--- RECORDS PROVIDED ---
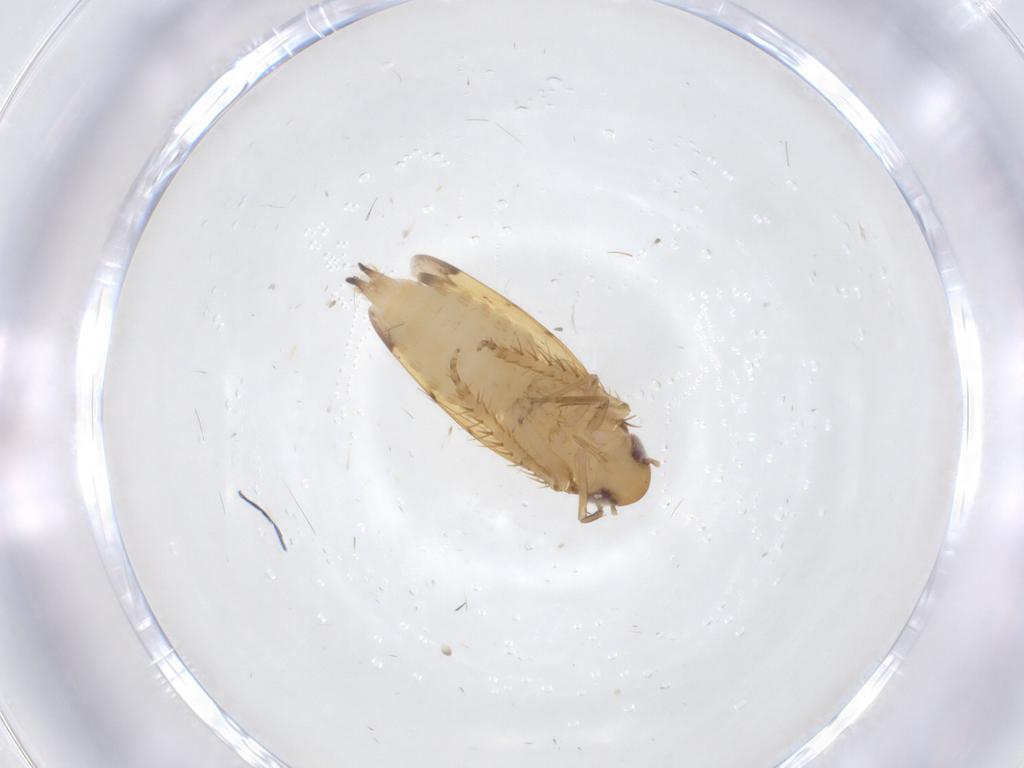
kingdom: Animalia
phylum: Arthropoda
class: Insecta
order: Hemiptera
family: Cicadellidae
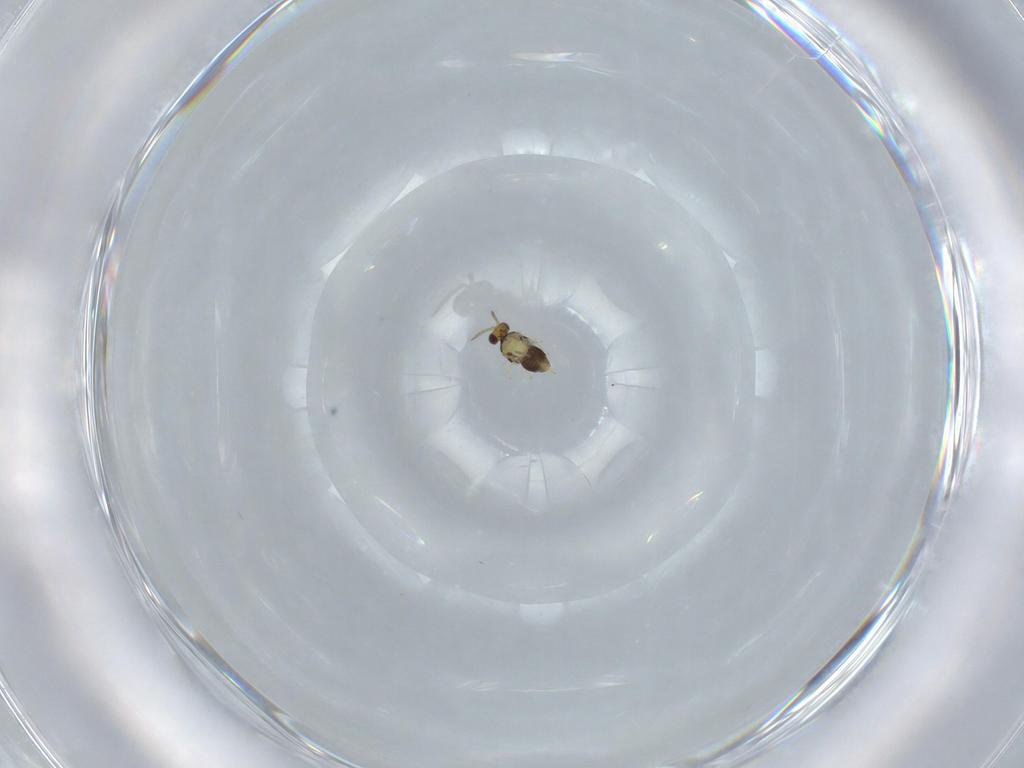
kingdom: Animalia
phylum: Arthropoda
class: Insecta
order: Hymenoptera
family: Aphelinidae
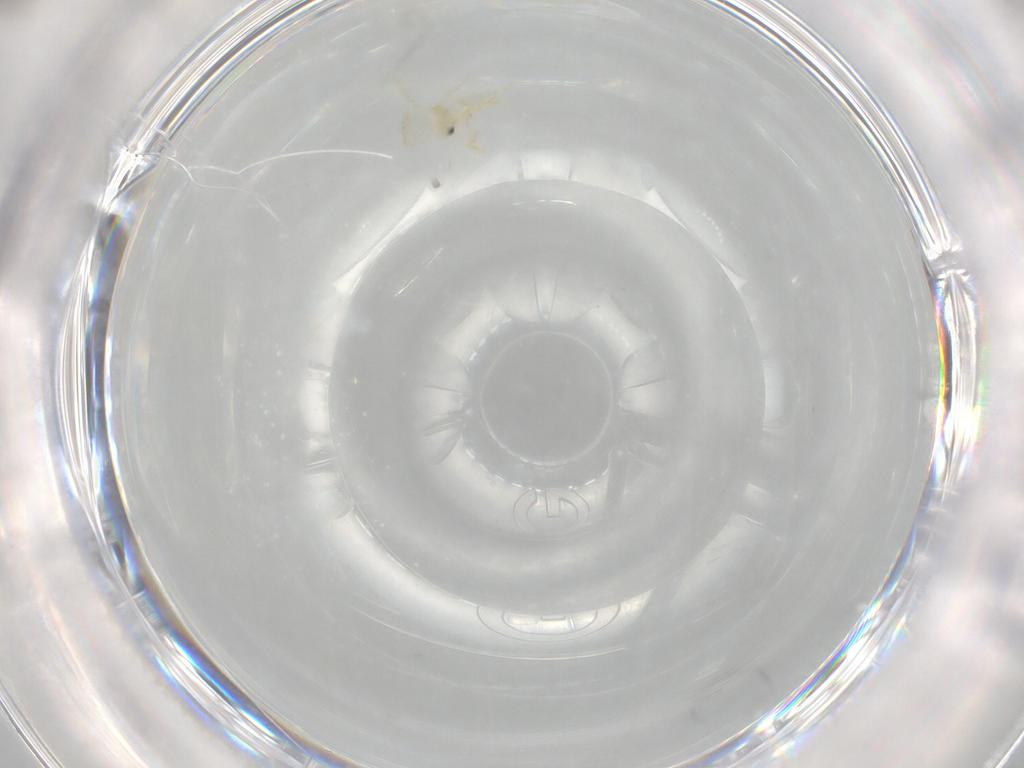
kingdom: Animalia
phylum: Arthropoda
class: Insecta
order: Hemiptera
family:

--- STATED TASK ---
Rewrite the lines above as a numbered list, dropping any blank lines and leaving out the pictures.

--- WRITTEN SOLUTION ---
1. kingdom: Animalia
2. phylum: Arthropoda
3. class: Insecta
4. order: Hemiptera
5. family: Cicadellidae
6. kingdom: Animalia
7. phylum: Arthropoda
8. class: Insecta
9. order: Hymenoptera
10. family: Aphelinidae
11. kingdom: Animalia
12. phylum: Arthropoda
13. class: Insecta
14. order: Hemiptera
15. family:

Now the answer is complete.